Ioan-Matei Rusu1, Juliana Margineanu1, 2, Stefan-Rares Maxim1, Radu Magop1, Ioana Creanga-Murariu1, Ionel-Bogdan Tamba1 *
1 Prof. Ostin C. Mungiu Advanced Research and Development Center for Experimental Medicine – CEMEX, Grigore T. Popa University of Medicine and Pharmacy, Iasi, Romania
2 Alexandru Ioan Cuza University, Iasi, Romania
* Correspondence to: Ionel-Bogdan Tamba, Prof. Ostin C. Mungiu Advanced Research and Development Center for Experimental Medicine – CEMEX, Grigore T. Popa University of Medicine and Pharmacy, 16 Universitatii Str., 700115, Iasi, Romania. E-mail: bogdan.tamba@umfiasi.ro
Abstract
Understanding how cellular conditions modulate protein folding requires models that make internal entropy and environmental control parameters explicit. Here, we propose a conceptual and computational framework in which the Helmholtz free energy of folding is decomposed into an internal entropy term that is resolved by local constraints (hydrogen bonds, hydrophobic contacts, salt bridges) and an external contribution controlled by crowding agents and osmolytes.
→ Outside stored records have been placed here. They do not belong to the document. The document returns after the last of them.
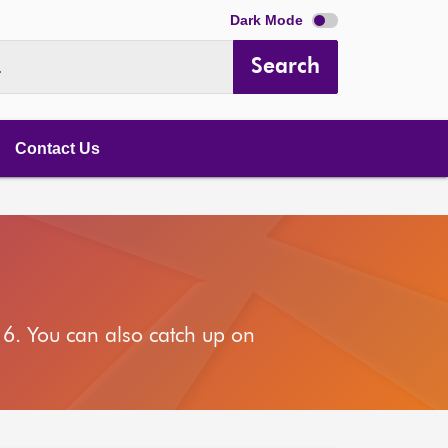
Dark Mode
Search
.
Contact Us
6. You can also catch up on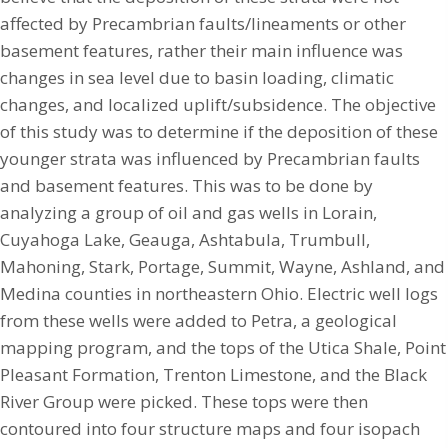
affected by Precambrian faults/lineaments or other
basement features, rather their main influence was
changes in sea level due to basin loading, climatic
changes, and localized uplift/subsidence. The objective
of this study was to determine if the deposition of these
younger strata was influenced by Precambrian faults
and basement features. This was to be done by
analyzing a group of oil and gas wells in Lorain,
Cuyahoga Lake, Geauga, Ashtabula, Trumbull,
Mahoning, Stark, Portage, Summit, Wayne, Ashland, and
Medina counties in northeastern Ohio. Electric well logs
from these wells were added to Petra, a geological
mapping program, and the tops of the Utica Shale, Point
Pleasant Formation, Trenton Limestone, and the Black
River Group were picked. These tops were then
contoured into four structure maps and four isopach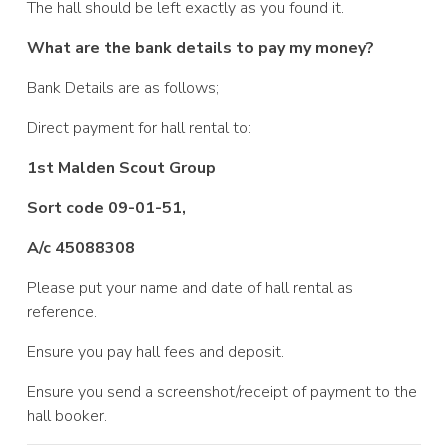
The hall should be left exactly as you found it.
What are the bank details to pay my money?
Bank Details are as follows;
Direct payment for hall rental to:
1st Malden Scout Group
Sort code 09-01-51,
A/c 45088308
Please put your name and date of hall rental as
reference.
Ensure you pay hall fees and deposit.
Ensure you send a screenshot/receipt of payment to the
hall booker.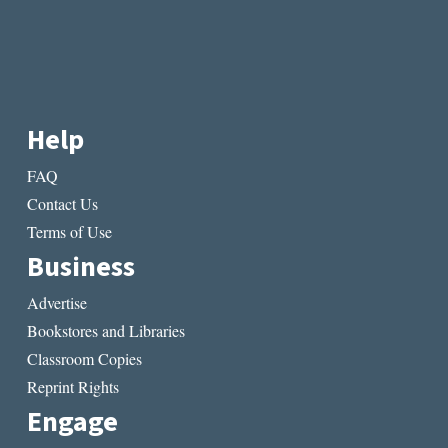
Help
FAQ
Contact Us
Terms of Use
Business
Advertise
Bookstores and Libraries
Classroom Copies
Reprint Rights
Engage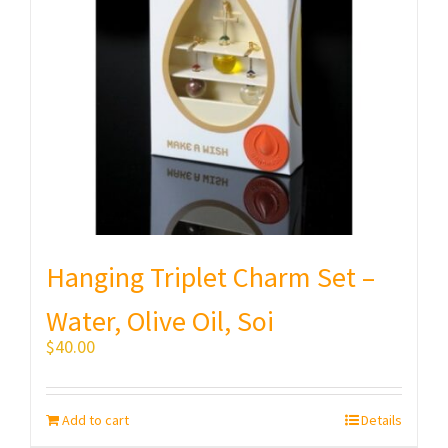
Hanging Triplet Charm Set –
Water, Olive Oil, Soi
$
40.00
Add to cart
Details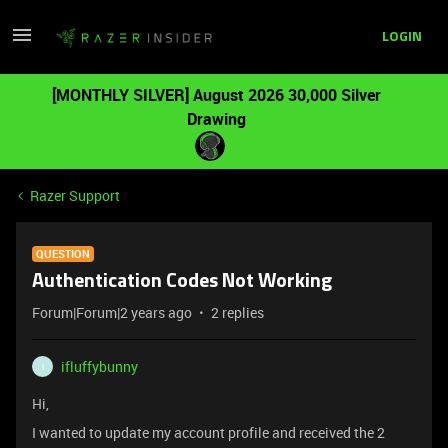
LOGIN
[MONTHLY SILVER] August 2026 30,000 Silver
Drawing
Razer Support
QUESTION
Authentication Codes Not Working
Forum|Forum|2 years ago
2 replies
ifluffybunny
I
Hi,
I wanted to update my account profile and received the 2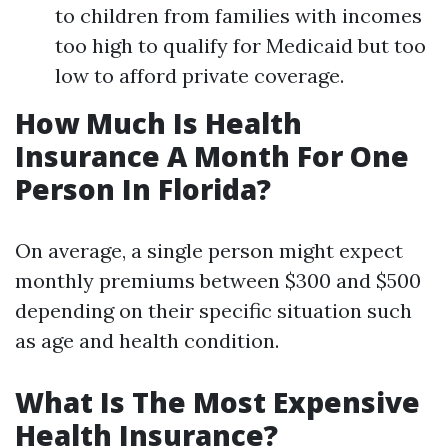
to children from families with incomes
too high to qualify for Medicaid but too
low to afford private coverage.
How Much Is Health
Insurance A Month For One
Person In Florida?
On average, a single person might expect
monthly premiums between $300 and $500
depending on their specific situation such
as age and health condition.
What Is The Most Expensive
Health Insurance?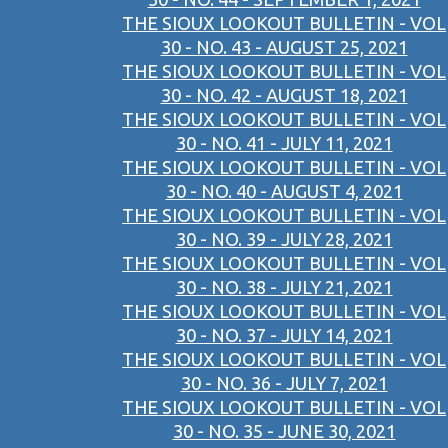
THE SIOUX LOOKOUT BULLETIN - VOL
30 - NO. 43 - AUGUST 25, 2021
THE SIOUX LOOKOUT BULLETIN - VOL
30 - NO. 42 - AUGUST 18, 2021
THE SIOUX LOOKOUT BULLETIN - VOL
30 - NO. 41 - JULY 11, 2021
THE SIOUX LOOKOUT BULLETIN - VOL
30 - NO. 40 - AUGUST 4, 2021
THE SIOUX LOOKOUT BULLETIN - VOL
30 - NO. 39 - JULY 28, 2021
THE SIOUX LOOKOUT BULLETIN - VOL
30 - NO. 38 - JULY 21, 2021
THE SIOUX LOOKOUT BULLETIN - VOL
30 - NO. 37 - JULY 14, 2021
THE SIOUX LOOKOUT BULLETIN - VOL
30 - NO. 36 - JULY 7, 2021
THE SIOUX LOOKOUT BULLETIN - VOL
30 - NO. 35 - JUNE 30, 2021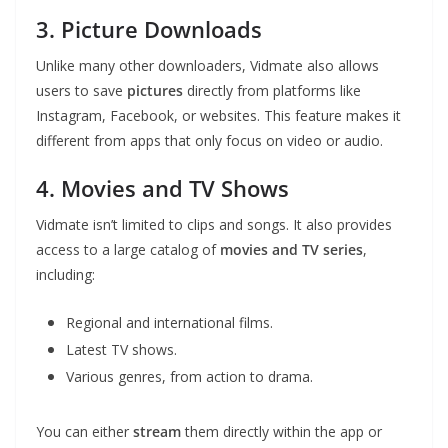
3. Picture Downloads
Unlike many other downloaders, Vidmate also allows
users to save
pictures
directly from platforms like
Instagram, Facebook, or websites. This feature makes it
different from apps that only focus on video or audio.
4. Movies and TV Shows
Vidmate isn’t limited to clips and songs. It also provides
access to a large catalog of
movies and TV series
,
including:
Regional and international films.
Latest TV shows.
Various genres, from action to drama.
You can either
stream
them directly within the app or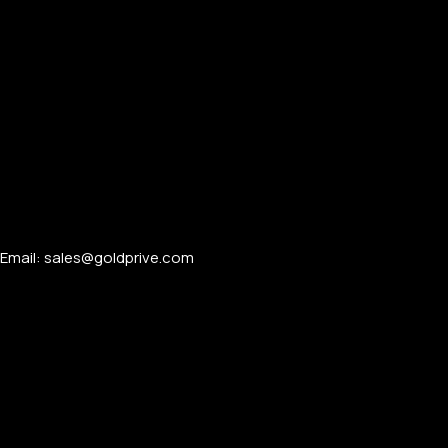
Email: sales@goldprive.com​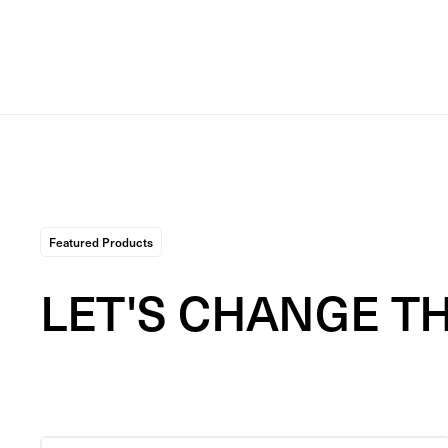
Featured Products
LET'S CHANGE T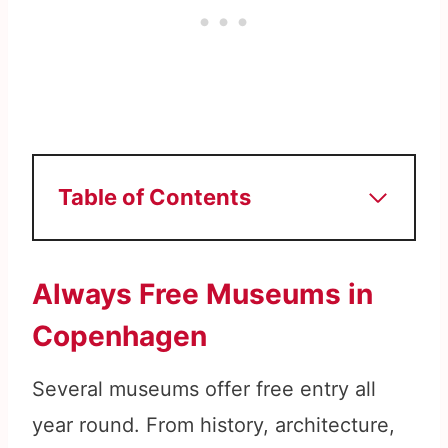
Table of Contents
Always Free Museums in
Copenhagen
Several museums offer free entry all
year round. From history, architecture,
We treat the cellular environment as a control vector whose components enter the free energy through phenomenological corrections informed by scaled-particle and preferential-interaction theories. On top of this thermodynamic structure, we introduce a simple information-geometric viewpoint, using the Fisher information metric and thermodynamic length to characterize how sensitively the folded-state probability responds to changes in environmental conditions. As an illustrative application, we analyze the folding of the small protein 1YZM using a contact-based estimate of the internal entropy loss and a first-order model of crowding and osmolyte effects. We derive an effective entropy loss that is consistent in magnitude with previous estimates for small single-domain proteins and compute the Fisher metric element associated with crowding. While the numerical results are intentionally modest and phenomenological, the framework is fully reproducible and designed to be extended to more detailed models and additional environmental variables. We discuss limitations and future directions, including the incorporation of more realistic free-energy surfaces and Markov state models, with the long-term goal of quantifying the robustness of protein folding under cellular control of environmental entropy.